Campus NewsCAMPUS NEWS

Entrepreneurship and innovation in the Faculty of Engineering

  Claude Lague, Gilles Patry, Bruce Firestone, Micheal J. Kelly
  From left to right: Claude Laguë, Gilles Patry, Bruce Firestone and
Michaèl J. Kelly.
Future engineering graduates may not face major obstacles as they head for the job market, but they do need to be better prepared to lead rewarding careers. This was the message delivered by Claude Laguë, Dean of the Faculty of Engineering, upon the announcement of a new $2 million fund for the Faculty. The Entrepreneurship and Innovation Endowment Fund will give future University of Ottawa engineering graduates the tools to understand the needs of companies in Canada and around the world.

“Engineering programs leave relatively little room for complementary studies because of the Canadian Engineering Accreditation Board’s accreditation requirements for engineering programs. However, the skills and knowledge acquired through complementary studies take on greater importance as engineers advance in their careers toward management positions,” Dr. Laguë said.

The fund, created with an anonymous $1 million gift that was matched by the University of Ottawa, will provide undergraduate prizes and graduate fellowships for students who successfully weave business skills and drive into their engineering and computer science education. The fund will also create the Entrepreneurship Bridges lecture series.

The first two initiatives financed by the fund will help expand the horizons of engineering and computer science students. The undergraduate prize program for innovation and entrepreneurship will encourage students, as part of their final-year projects, to go beyond the technical aspects of their disciplines and integrate elements related to the commercialization and development of products and services. The fellowship program will have the same objectives for graduate students who want to broaden the scope of their research projects.

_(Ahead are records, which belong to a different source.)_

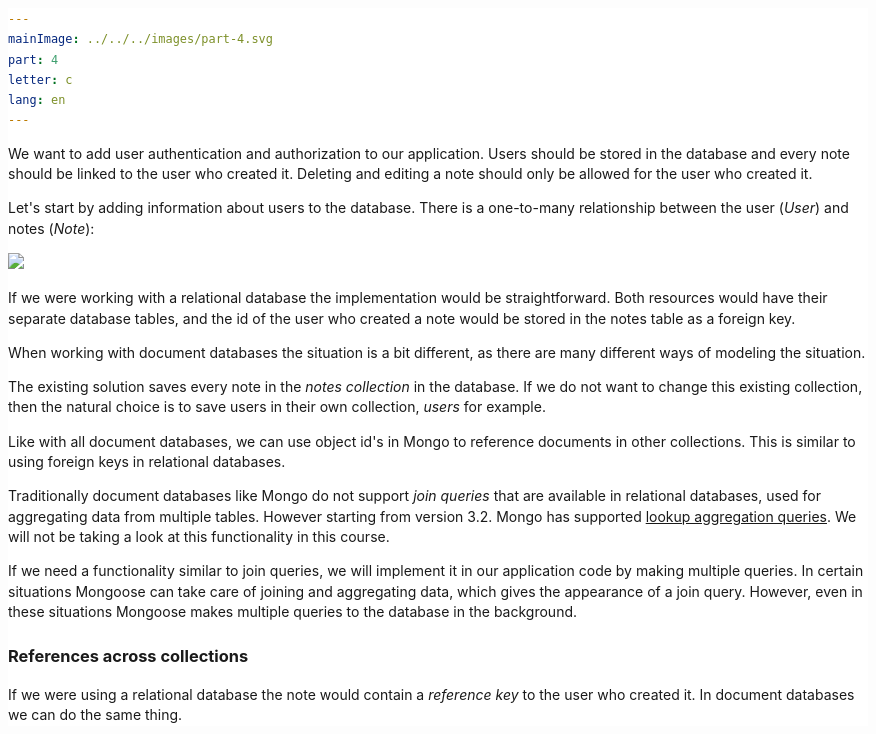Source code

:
```yaml
---
mainImage: ../../../images/part-4.svg
part: 4
letter: c
lang: en
---
```


<div class="content">


We want to add user authentication and authorization to our application. Users should be stored in the database and every note should be linked to the user who created it. Deleting and editing a note should only be allowed for the user who created it.


Let's start by adding information about users to the database. There is a one-to-many relationship between the user (<i>User</i>) and notes (<i>Note</i>):

![](https://yuml.me/a187045b.png)


If we were working with a relational database the implementation would be straightforward. Both resources would have their separate database tables, and the id of the user who created a note would be stored in the notes table as a foreign key.


When working with document databases the situation is a bit different, as there are many different ways of modeling the situation.


The existing solution saves every note in the <i>notes collection</i> in the database. If we do not want to change this existing collection, then the natural choice is to save users in their own collection,  <i>users</i> for example.


Like with all document databases, we can use object id's in Mongo to reference documents in other collections. This is similar to using foreign keys in relational databases.


Traditionally document databases like Mongo do not support  <i>join queries</i> that are available in relational databases,  used for aggregating data from multiple tables. However starting from version 3.2. Mongo has supported [lookup aggregation queries](https://docs.mongodb.com/manual/reference/operator/aggregation/lookup/). We will not be taking a look at this functionality in this course.


If we need a functionality similar to join queries, we will implement it in our application code by making multiple queries. In certain situations Mongoose can take care of joining and aggregating data, which gives the appearance of a join query. However, even in these situations Mongoose makes multiple queries to the database in the background.


### References across collections


If we were using a relational database the note would contain a <i>reference key</i> to the user who created it. In document databases we can do the same thing. 

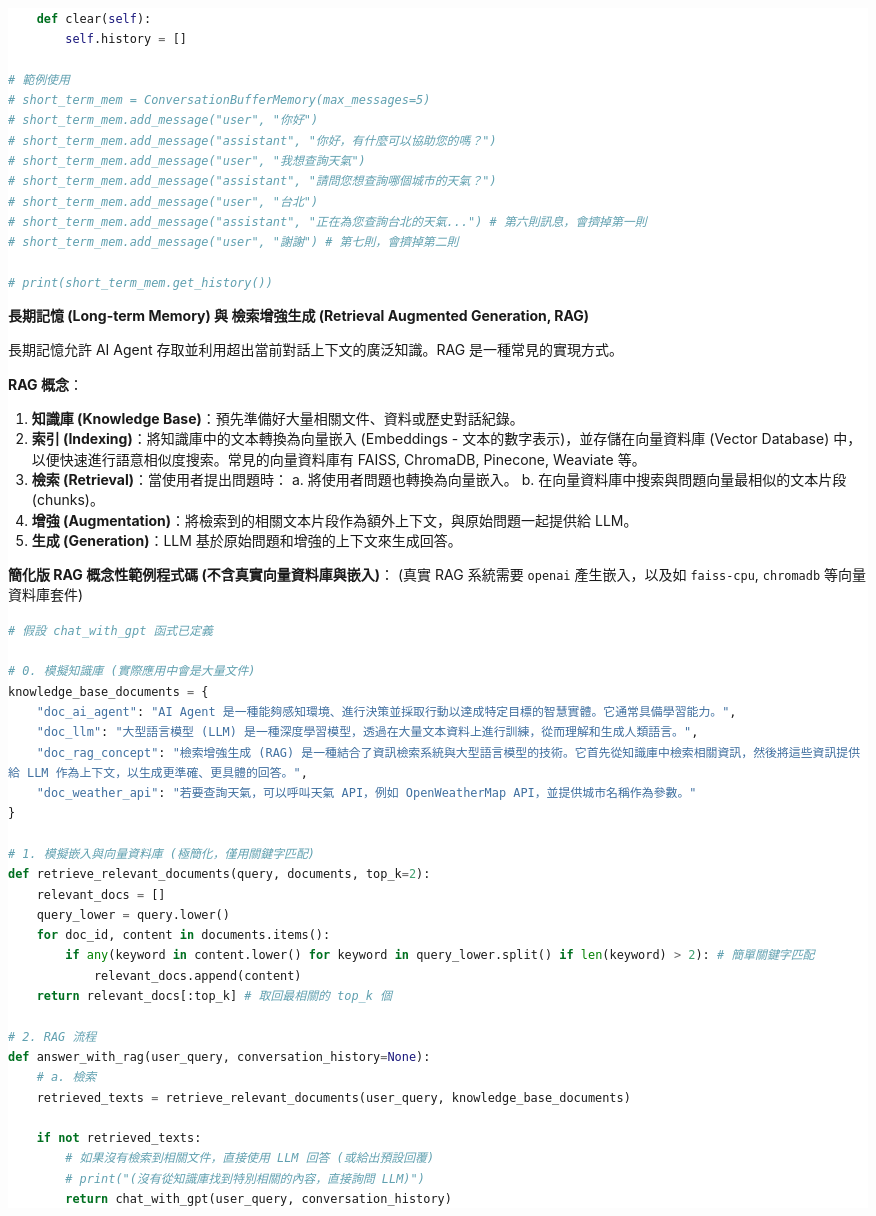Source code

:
 ```python
    def clear(self):
        self.history = []

# 範例使用
# short_term_mem = ConversationBufferMemory(max_messages=5)
# short_term_mem.add_message("user", "你好")
# short_term_mem.add_message("assistant", "你好，有什麼可以協助您的嗎？")
# short_term_mem.add_message("user", "我想查詢天氣")
# short_term_mem.add_message("assistant", "請問您想查詢哪個城市的天氣？")
# short_term_mem.add_message("user", "台北")
# short_term_mem.add_message("assistant", "正在為您查詢台北的天氣...") # 第六則訊息，會擠掉第一則
# short_term_mem.add_message("user", "謝謝") # 第七則，會擠掉第二則

# print(short_term_mem.get_history())
```

**長期記憶 (Long-term Memory) 與 檢索增強生成 (Retrieval Augmented Generation, RAG)**

長期記憶允許 AI Agent 存取並利用超出當前對話上下文的廣泛知識。RAG 是一種常見的實現方式。

**RAG 概念**：
1.  **知識庫 (Knowledge Base)**：預先準備好大量相關文件、資料或歷史對話紀錄。
2.  **索引 (Indexing)**：將知識庫中的文本轉換為向量嵌入 (Embeddings - 文本的數字表示)，並存儲在向量資料庫 (Vector Database) 中，以便快速進行語意相似度搜索。常見的向量資料庫有 FAISS, ChromaDB, Pinecone, Weaviate 等。
3.  **檢索 (Retrieval)**：當使用者提出問題時：
    a.  將使用者問題也轉換為向量嵌入。
    b.  在向量資料庫中搜索與問題向量最相似的文本片段 (chunks)。
4.  **增強 (Augmentation)**：將檢索到的相關文本片段作為額外上下文，與原始問題一起提供給 LLM。
5.  **生成 (Generation)**：LLM 基於原始問題和增強的上下文來生成回答。

**簡化版 RAG 概念性範例程式碼 (不含真實向量資料庫與嵌入)**：
(真實 RAG 系統需要 `openai` 產生嵌入，以及如 `faiss-cpu`, `chromadb` 等向量資料庫套件)

```python
# 假設 chat_with_gpt 函式已定義

# 0. 模擬知識庫 (實際應用中會是大量文件)
knowledge_base_documents = {
    "doc_ai_agent": "AI Agent 是一種能夠感知環境、進行決策並採取行動以達成特定目標的智慧實體。它通常具備學習能力。",
    "doc_llm": "大型語言模型 (LLM) 是一種深度學習模型，透過在大量文本資料上進行訓練，從而理解和生成人類語言。",
    "doc_rag_concept": "檢索增強生成 (RAG) 是一種結合了資訊檢索系統與大型語言模型的技術。它首先從知識庫中檢索相關資訊，然後將這些資訊提供給 LLM 作為上下文，以生成更準確、更具體的回答。",
    "doc_weather_api": "若要查詢天氣，可以呼叫天氣 API，例如 OpenWeatherMap API，並提供城市名稱作為參數。"
}

# 1. 模擬嵌入與向量資料庫 (極簡化，僅用關鍵字匹配)
def retrieve_relevant_documents(query, documents, top_k=2):
    relevant_docs = []
    query_lower = query.lower()
    for doc_id, content in documents.items():
        if any(keyword in content.lower() for keyword in query_lower.split() if len(keyword) > 2): # 簡單關鍵字匹配
            relevant_docs.append(content)
    return relevant_docs[:top_k] # 取回最相關的 top_k 個

# 2. RAG 流程
def answer_with_rag(user_query, conversation_history=None):
    # a. 檢索
    retrieved_texts = retrieve_relevant_documents(user_query, knowledge_base_documents)
    
    if not retrieved_texts:
        # 如果沒有檢索到相關文件，直接使用 LLM 回答 (或給出預設回覆)
        # print("(沒有從知識庫找到特別相關的內容，直接詢問 LLM)")
        return chat_with_gpt(user_query, conversation_history)

```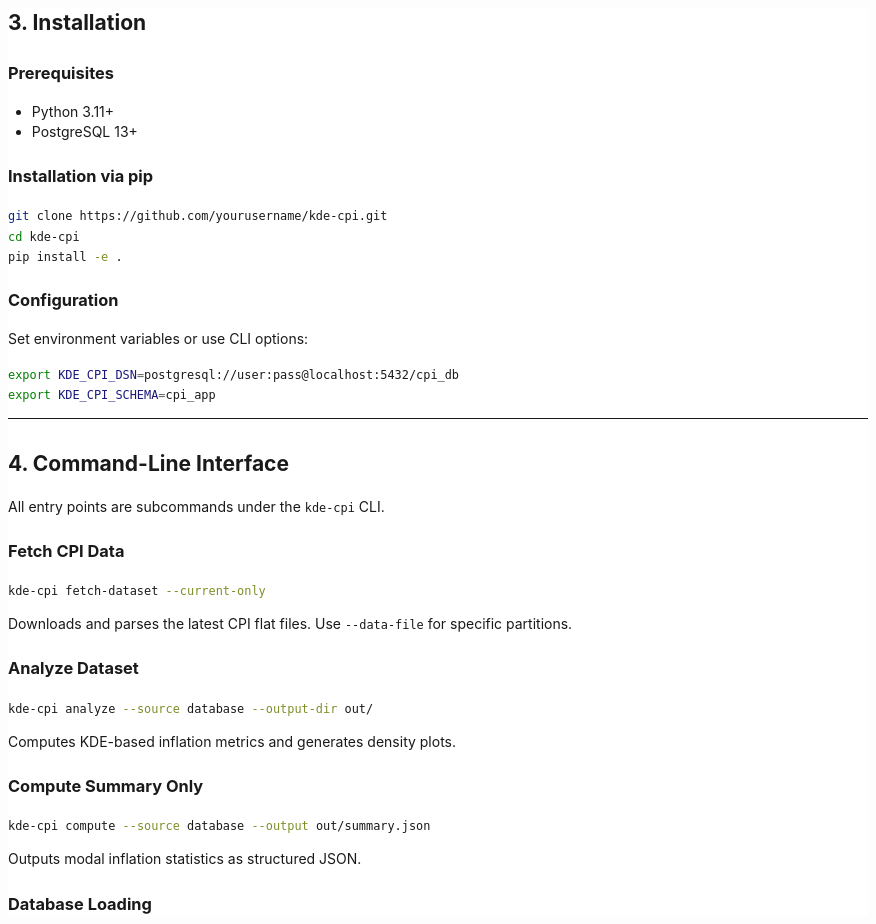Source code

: ## 3. Installation

### Prerequisites

* Python 3.11+
* PostgreSQL 13+

### Installation via pip

```bash
git clone https://github.com/yourusername/kde-cpi.git
cd kde-cpi
pip install -e .
```

### Configuration

Set environment variables or use CLI options:

```bash
export KDE_CPI_DSN=postgresql://user:pass@localhost:5432/cpi_db
export KDE_CPI_SCHEMA=cpi_app
```

---

## 4. Command-Line Interface

All entry points are subcommands under the `kde-cpi` CLI.

### Fetch CPI Data

```bash
kde-cpi fetch-dataset --current-only
```

Downloads and parses the latest CPI flat files. Use `--data-file` for specific partitions.

### Analyze Dataset

```bash
kde-cpi analyze --source database --output-dir out/
```

Computes KDE-based inflation metrics and generates density plots.

### Compute Summary Only

```bash
kde-cpi compute --source database --output out/summary.json
```

Outputs modal inflation statistics as structured JSON.

### Database Loading
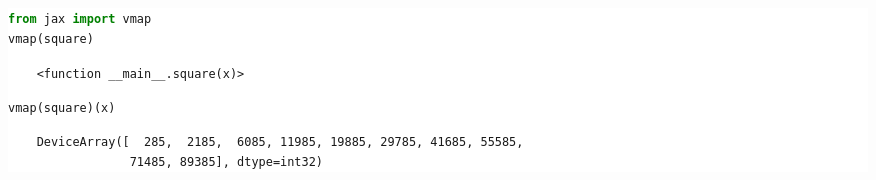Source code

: 
```python
from jax import vmap
vmap(square)
```


```
    <function __main__.square(x)>
```

```python
vmap(square)(x)
```

```
    DeviceArray([  285,  2185,  6085, 11985, 19885, 29785, 41685, 55585,
                 71485, 89385], dtype=int32)
```

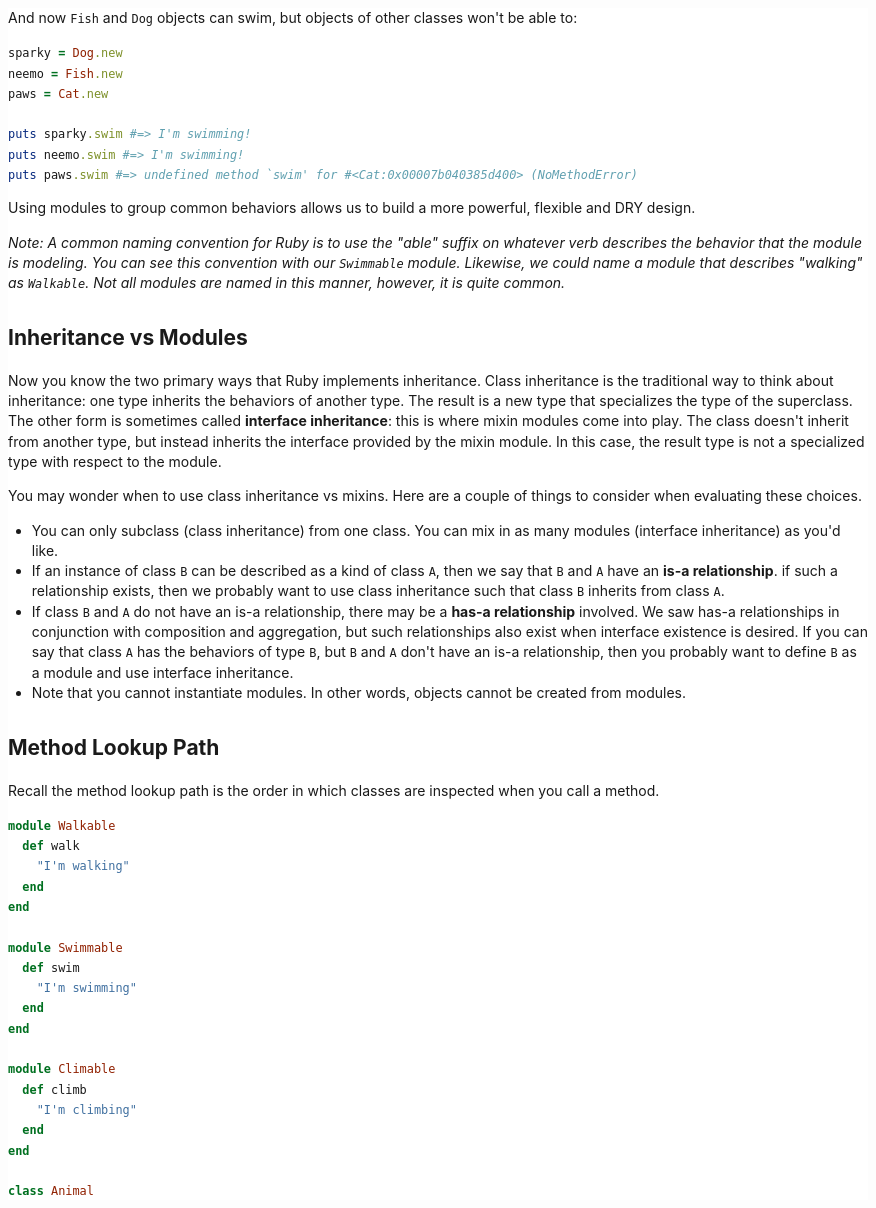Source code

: And now `Fish` and `Dog` objects can swim, but objects of other classes won't be able to:
```ruby
sparky = Dog.new
neemo = Fish.new
paws = Cat.new

puts sparky.swim #=> I'm swimming!
puts neemo.swim #=> I'm swimming!
puts paws.swim #=> undefined method `swim' for #<Cat:0x00007b040385d400> (NoMethodError)
```

Using modules to group common behaviors allows us to build a more powerful, flexible and DRY design.

_Note: A common naming convention for Ruby is to use the "able" suffix on whatever verb describes the behavior that the module is modeling. You can see this convention with our `Swimmable` module. Likewise, we could name a module that describes "walking" as `Walkable`. Not all modules are named in this manner, however, it is quite common._

## Inheritance vs Modules

Now you know the two primary ways that Ruby implements inheritance. Class inheritance is the traditional way to think about inheritance: one type inherits the behaviors of another type. The result is a new type that specializes the type of the superclass. The other form is sometimes called **interface inheritance**: this is where mixin modules come into play. The class doesn't inherit from another type, but instead inherits the interface provided by the mixin module. In this case, the result type is not a specialized type with respect to the module.

You may wonder when to use class inheritance vs mixins. Here are a couple of things to consider when evaluating these choices.

- You can only subclass (class inheritance) from one class. You can mix in as many modules (interface inheritance) as you'd like.
- If an instance of class `B` can be described as a kind of class `A`, then we say that `B` and `A` have an **is-a relationship**. if such a relationship exists, then we probably want to use class inheritance such that class `B` inherits from class `A`.
- If class `B` and `A` do not have an is-a relationship, there may be a **has-a relationship** involved. We saw has-a relationships in conjunction with composition and aggregation, but such relationships also exist when interface existence is desired. If you can say that class `A` has the behaviors of type `B`, but `B` and `A` don't have an is-a relationship, then you probably want to define `B` as a module and use interface inheritance.
- Note that you cannot instantiate modules. In other words, objects cannot be created from modules.

## Method Lookup Path

Recall the method lookup path is the order in which classes are inspected when you call a method.
```ruby
module Walkable
  def walk
    "I'm walking"
  end
end

module Swimmable
  def swim
    "I'm swimming"
  end
end

module Climable
  def climb
    "I'm climbing"
  end
end

class Animal
```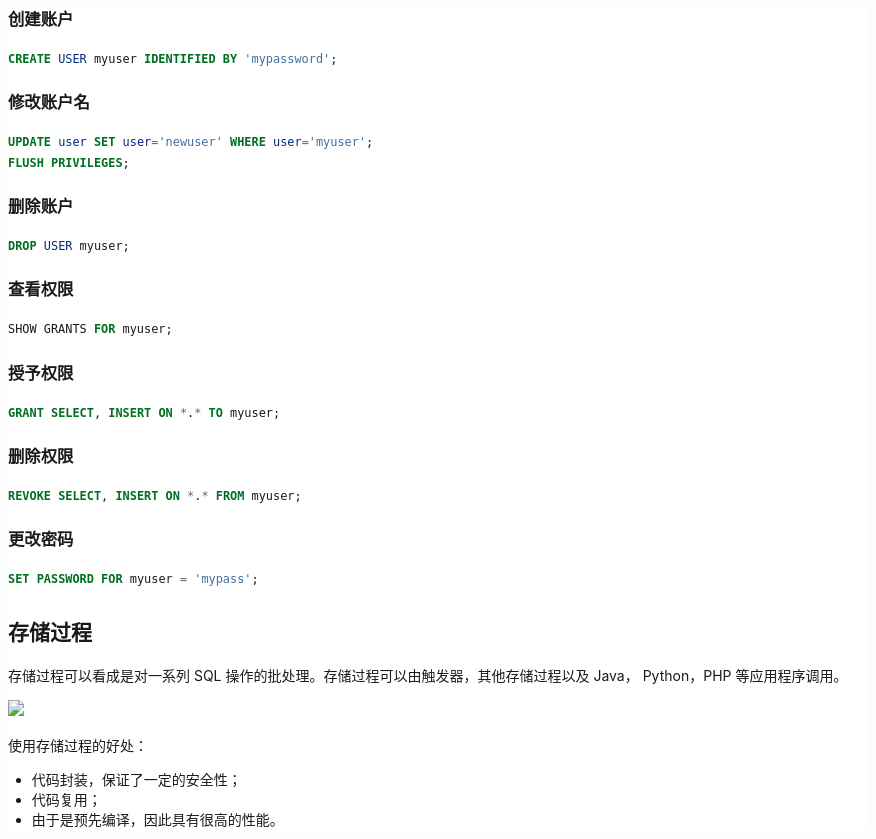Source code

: 
### 创建账户

```sql
CREATE USER myuser IDENTIFIED BY 'mypassword';
```

### 修改账户名

```sql
UPDATE user SET user='newuser' WHERE user='myuser';
FLUSH PRIVILEGES;
```

### 删除账户

```sql
DROP USER myuser;
```

### 查看权限

```sql
SHOW GRANTS FOR myuser;
```

### 授予权限

```sql
GRANT SELECT, INSERT ON *.* TO myuser;
```

### 删除权限

```sql
REVOKE SELECT, INSERT ON *.* FROM myuser;
```

### 更改密码

```sql
SET PASSWORD FOR myuser = 'mypass';
```

## 存储过程

存储过程可以看成是对一系列 SQL 操作的批处理。存储过程可以由触发器，其他存储过程以及 Java， Python，PHP 等应用程序调用。

![](D:\Study\自学\笔记\img\QQ截图20230525193000.png)

使用存储过程的好处：

- 代码封装，保证了一定的安全性；
- 代码复用；
- 由于是预先编译，因此具有很高的性能。
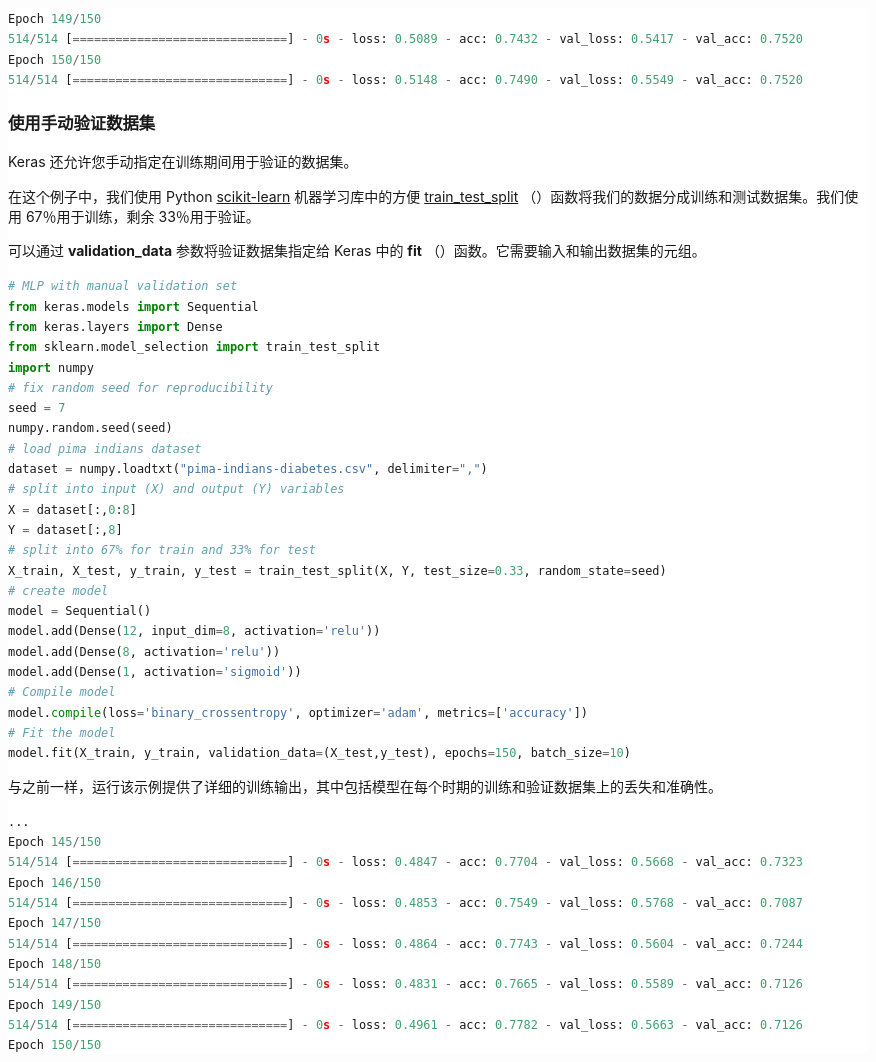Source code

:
 ```py
Epoch 149/150
514/514 [==============================] - 0s - loss: 0.5089 - acc: 0.7432 - val_loss: 0.5417 - val_acc: 0.7520
Epoch 150/150
514/514 [==============================] - 0s - loss: 0.5148 - acc: 0.7490 - val_loss: 0.5549 - val_acc: 0.7520
```

### 使用手动验证数据集

Keras 还允许您手动指定在训练期间用于验证的数据集。

在这个例子中，我们使用 Python [scikit-learn](http://scikit-learn.org/stable/index.html) 机器学习库中的方便 [train_test_split](http://scikit-learn.org/stable/modules/generated/sklearn.cross_validation.train_test_split.html) （）函数将我们的数据分成训练和测试数据集。我们使用 67％用于训练，剩余 33％用于验证。

可以通过 **validation_data** 参数将验证数据集指定给 Keras 中的 **fit** （）函数。它需要输入和输出数据集的元组。

```py
# MLP with manual validation set
from keras.models import Sequential
from keras.layers import Dense
from sklearn.model_selection import train_test_split
import numpy
# fix random seed for reproducibility
seed = 7
numpy.random.seed(seed)
# load pima indians dataset
dataset = numpy.loadtxt("pima-indians-diabetes.csv", delimiter=",")
# split into input (X) and output (Y) variables
X = dataset[:,0:8]
Y = dataset[:,8]
# split into 67% for train and 33% for test
X_train, X_test, y_train, y_test = train_test_split(X, Y, test_size=0.33, random_state=seed)
# create model
model = Sequential()
model.add(Dense(12, input_dim=8, activation='relu'))
model.add(Dense(8, activation='relu'))
model.add(Dense(1, activation='sigmoid'))
# Compile model
model.compile(loss='binary_crossentropy', optimizer='adam', metrics=['accuracy'])
# Fit the model
model.fit(X_train, y_train, validation_data=(X_test,y_test), epochs=150, batch_size=10)
```

与之前一样，运行该示例提供了详细的训练输出，其中包括模型在每个时期的训练和验证数据集上的丢失和准确性。

```py
...
Epoch 145/150
514/514 [==============================] - 0s - loss: 0.4847 - acc: 0.7704 - val_loss: 0.5668 - val_acc: 0.7323
Epoch 146/150
514/514 [==============================] - 0s - loss: 0.4853 - acc: 0.7549 - val_loss: 0.5768 - val_acc: 0.7087
Epoch 147/150
514/514 [==============================] - 0s - loss: 0.4864 - acc: 0.7743 - val_loss: 0.5604 - val_acc: 0.7244
Epoch 148/150
514/514 [==============================] - 0s - loss: 0.4831 - acc: 0.7665 - val_loss: 0.5589 - val_acc: 0.7126
Epoch 149/150
514/514 [==============================] - 0s - loss: 0.4961 - acc: 0.7782 - val_loss: 0.5663 - val_acc: 0.7126
Epoch 150/150
```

The third initiative, the lecture series, will put students (along with professors and staff) in contact with entrepreneurs from the technology sector who will share their experiences, both good and bad. These business leaders will show students how to use interdisciplinary skills to advance their careers. The inaugural lecture by Bruce Firestone, the University of Ottawa’s entrepreneur-in-residence, was a joint presentation by the Faculty of Engineering and the School of Management.

“Interdisciplinarity has become essential to the practice of engineering and the sciences,” said Dean Laguë. “All major scientific problems and major engineering projects must take into account a number of factors that go beyond the purely technical, particularly economic, environmental and social factors. We need to prepare our students for this reality.